EXTRAIT DU TEXTE —
....
La campagne des régionales aura au moins eu un mérite : celui de faire émerger un vrai débat sur la question des petites et moyennes entreprises (PME). Nous sommes en France, trop souvent habitués à l’alternative exclusive entre emploi salarié ou protection sociale or l’esprit entrepreneurial – combiné à l’accès au financement est aussi un aspect non négligeable de la résorption des inégalités de richesse. Cette question est cruciale. Depuis de nombreuses années, forums de discussion, commissions de partis politiques, Think-Tank, ou encore pôles de compétitivité tentent de faire émerger une prise de conscience collective. Mais il faut reconnaître la frilosité des politiques sur la question de l’innovation. En effet, aucun d’entre eux n’aborde les enjeux d’un tel débat même si l’on trouve quelques thèmes lancés comme des feux d’artifice au cours de cette campagne (Formation professionnelle, microcrédit, développement éthique, prêts à taux zéro, entrée au capital des PME).
En effet, depuis 50 ans, les mesures législatives et les aides de l’Etat ont essentiellement concerné les grandes entreprises. Intervenir sur les grandes entreprises est visible immédiatement. Intervenir, sur les petites entreprises souvent très différentes, relève d’une action à moyen terme, peu lisible. Car les gouvernements agissent essentiellement dans l’urgence et à court terme et ne mesurent donc pas forcément l’importance du soutien aux PME. Lorsque Renault ferme une usine en Belgique, la presse s’enflamme. Quand, dans le même temps, l’artisanat du bâtiment perd 150 000 emplois du fait de la crise de l’immobilier personne ne s’émeut.
....
DONNÉES FOURNIES —

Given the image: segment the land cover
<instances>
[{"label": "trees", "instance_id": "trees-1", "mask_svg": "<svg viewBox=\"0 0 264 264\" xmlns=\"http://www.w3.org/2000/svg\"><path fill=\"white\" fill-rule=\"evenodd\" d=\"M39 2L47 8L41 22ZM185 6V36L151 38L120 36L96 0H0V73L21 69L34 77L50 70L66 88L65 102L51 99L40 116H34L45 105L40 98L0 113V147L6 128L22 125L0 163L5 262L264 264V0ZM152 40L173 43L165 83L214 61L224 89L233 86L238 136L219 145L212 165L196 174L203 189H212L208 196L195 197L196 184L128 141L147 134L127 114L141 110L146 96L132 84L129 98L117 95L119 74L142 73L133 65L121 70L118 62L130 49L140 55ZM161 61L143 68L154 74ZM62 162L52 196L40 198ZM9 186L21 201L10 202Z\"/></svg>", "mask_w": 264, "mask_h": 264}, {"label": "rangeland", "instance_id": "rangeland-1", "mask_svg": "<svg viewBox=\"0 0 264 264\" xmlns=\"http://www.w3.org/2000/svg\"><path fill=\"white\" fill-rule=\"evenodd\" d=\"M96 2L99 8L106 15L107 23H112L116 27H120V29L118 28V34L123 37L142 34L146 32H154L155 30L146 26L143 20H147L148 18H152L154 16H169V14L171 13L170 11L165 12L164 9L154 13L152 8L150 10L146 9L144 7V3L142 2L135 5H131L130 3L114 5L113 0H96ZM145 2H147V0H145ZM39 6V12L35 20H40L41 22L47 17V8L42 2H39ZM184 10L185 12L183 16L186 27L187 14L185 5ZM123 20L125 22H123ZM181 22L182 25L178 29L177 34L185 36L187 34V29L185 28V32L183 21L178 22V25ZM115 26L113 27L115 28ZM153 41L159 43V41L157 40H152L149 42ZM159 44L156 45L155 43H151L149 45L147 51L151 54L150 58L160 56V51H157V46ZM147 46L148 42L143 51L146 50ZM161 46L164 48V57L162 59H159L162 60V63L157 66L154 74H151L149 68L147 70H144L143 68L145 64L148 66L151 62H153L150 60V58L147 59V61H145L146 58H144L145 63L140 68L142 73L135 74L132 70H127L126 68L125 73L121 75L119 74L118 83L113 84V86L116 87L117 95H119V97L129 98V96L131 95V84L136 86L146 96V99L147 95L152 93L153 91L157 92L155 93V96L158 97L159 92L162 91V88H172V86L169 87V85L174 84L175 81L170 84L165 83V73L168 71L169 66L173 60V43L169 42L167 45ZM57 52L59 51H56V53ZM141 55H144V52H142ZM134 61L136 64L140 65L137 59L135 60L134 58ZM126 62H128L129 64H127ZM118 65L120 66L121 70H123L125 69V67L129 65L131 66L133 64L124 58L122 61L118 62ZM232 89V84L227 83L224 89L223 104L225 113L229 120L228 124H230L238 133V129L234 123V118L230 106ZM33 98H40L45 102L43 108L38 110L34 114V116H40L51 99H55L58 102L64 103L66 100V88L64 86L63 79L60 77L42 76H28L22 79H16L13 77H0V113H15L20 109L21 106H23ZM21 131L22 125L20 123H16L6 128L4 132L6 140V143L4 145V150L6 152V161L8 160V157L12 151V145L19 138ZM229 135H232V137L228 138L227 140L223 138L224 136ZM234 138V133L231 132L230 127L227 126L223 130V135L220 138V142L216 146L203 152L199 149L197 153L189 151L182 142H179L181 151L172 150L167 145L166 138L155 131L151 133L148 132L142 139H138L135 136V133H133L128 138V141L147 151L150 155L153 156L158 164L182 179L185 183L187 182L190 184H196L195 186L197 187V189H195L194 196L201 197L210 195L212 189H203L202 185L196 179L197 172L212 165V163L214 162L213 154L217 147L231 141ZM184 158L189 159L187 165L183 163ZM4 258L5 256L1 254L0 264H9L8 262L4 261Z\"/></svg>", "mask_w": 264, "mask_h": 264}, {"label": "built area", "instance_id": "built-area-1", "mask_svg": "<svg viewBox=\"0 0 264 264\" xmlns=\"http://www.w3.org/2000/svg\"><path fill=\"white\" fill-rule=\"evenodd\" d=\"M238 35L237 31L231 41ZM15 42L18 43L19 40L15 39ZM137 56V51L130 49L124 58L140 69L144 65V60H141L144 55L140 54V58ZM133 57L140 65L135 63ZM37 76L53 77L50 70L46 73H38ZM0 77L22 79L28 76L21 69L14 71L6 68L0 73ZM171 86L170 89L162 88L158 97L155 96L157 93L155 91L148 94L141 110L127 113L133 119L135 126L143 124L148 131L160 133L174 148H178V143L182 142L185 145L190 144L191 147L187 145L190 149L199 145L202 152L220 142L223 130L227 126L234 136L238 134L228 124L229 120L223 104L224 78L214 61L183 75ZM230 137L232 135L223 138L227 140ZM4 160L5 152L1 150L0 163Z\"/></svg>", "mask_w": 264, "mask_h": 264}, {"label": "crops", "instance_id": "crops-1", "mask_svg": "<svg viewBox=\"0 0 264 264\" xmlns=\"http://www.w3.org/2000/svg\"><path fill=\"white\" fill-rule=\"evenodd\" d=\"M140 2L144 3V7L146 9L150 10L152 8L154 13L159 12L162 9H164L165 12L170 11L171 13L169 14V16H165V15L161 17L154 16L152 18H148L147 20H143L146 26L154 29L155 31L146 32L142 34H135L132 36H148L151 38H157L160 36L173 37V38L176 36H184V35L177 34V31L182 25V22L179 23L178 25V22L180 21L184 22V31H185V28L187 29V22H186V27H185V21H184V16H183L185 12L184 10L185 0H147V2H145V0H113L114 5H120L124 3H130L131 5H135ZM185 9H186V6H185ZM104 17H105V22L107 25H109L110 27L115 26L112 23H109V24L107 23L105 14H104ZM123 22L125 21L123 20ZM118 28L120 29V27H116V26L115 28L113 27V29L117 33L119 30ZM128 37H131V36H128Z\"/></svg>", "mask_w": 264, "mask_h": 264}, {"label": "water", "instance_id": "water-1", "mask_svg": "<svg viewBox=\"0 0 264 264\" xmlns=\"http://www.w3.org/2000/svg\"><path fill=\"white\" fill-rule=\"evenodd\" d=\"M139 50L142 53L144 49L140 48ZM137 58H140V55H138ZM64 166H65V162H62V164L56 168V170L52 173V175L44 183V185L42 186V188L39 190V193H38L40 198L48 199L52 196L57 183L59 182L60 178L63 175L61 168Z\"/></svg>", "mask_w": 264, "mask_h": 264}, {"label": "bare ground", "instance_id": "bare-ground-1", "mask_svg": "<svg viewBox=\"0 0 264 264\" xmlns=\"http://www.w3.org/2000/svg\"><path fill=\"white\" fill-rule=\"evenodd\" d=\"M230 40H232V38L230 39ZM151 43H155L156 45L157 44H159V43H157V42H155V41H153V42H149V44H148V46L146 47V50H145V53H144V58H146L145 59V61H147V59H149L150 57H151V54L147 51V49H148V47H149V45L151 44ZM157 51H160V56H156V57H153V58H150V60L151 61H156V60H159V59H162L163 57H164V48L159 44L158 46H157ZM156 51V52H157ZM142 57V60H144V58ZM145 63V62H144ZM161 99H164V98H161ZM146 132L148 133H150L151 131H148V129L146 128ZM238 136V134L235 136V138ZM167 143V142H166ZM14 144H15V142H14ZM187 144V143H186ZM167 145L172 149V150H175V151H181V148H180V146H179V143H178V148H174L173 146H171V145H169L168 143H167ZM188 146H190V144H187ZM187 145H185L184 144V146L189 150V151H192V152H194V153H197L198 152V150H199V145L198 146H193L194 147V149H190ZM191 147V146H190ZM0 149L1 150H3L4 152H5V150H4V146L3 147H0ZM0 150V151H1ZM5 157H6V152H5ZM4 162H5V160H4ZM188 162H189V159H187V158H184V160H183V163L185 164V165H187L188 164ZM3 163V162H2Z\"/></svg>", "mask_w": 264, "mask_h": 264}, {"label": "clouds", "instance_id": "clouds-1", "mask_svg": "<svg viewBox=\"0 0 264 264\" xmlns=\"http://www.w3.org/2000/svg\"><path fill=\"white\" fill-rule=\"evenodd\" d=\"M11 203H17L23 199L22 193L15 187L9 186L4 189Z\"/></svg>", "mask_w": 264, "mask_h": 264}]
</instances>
....
EXERCICES —
a – Relevez tous les thèmes que le texte sur les PME dit lancés « comme des feux d'artifice » pendant la campagne.
b – Prolongez le texte sur les PME après sa dernière phrase.
Les données proviennent d'une autre source.

RÉPONSES —
a – Formation professionnelle, microcrédit, développement éthique, prêts à taux zéro, entrée au capital des PME.

b –
Et pourtant les petites entreprises sont au cœur de notre économie. Elles sont même au cœur de notre République et de ses valeurs – liberté, égalité, fraternité.
> Liberté : la liberté d’entreprendre, la liberté du commerce et de l’industrie font partie des valeurs constitutionnelles de notre République. Elles remontent à la Déclaration des droits de l’homme et du citoyen. C’est même cette liberté d’entreprendre qui a permis de fonder notre développement économique. Ce sont les entreprises qui créent la richesse. Pourtant, il est vrai que cette liberté d’entreprendre a besoin de règles pour ne pas disparaître.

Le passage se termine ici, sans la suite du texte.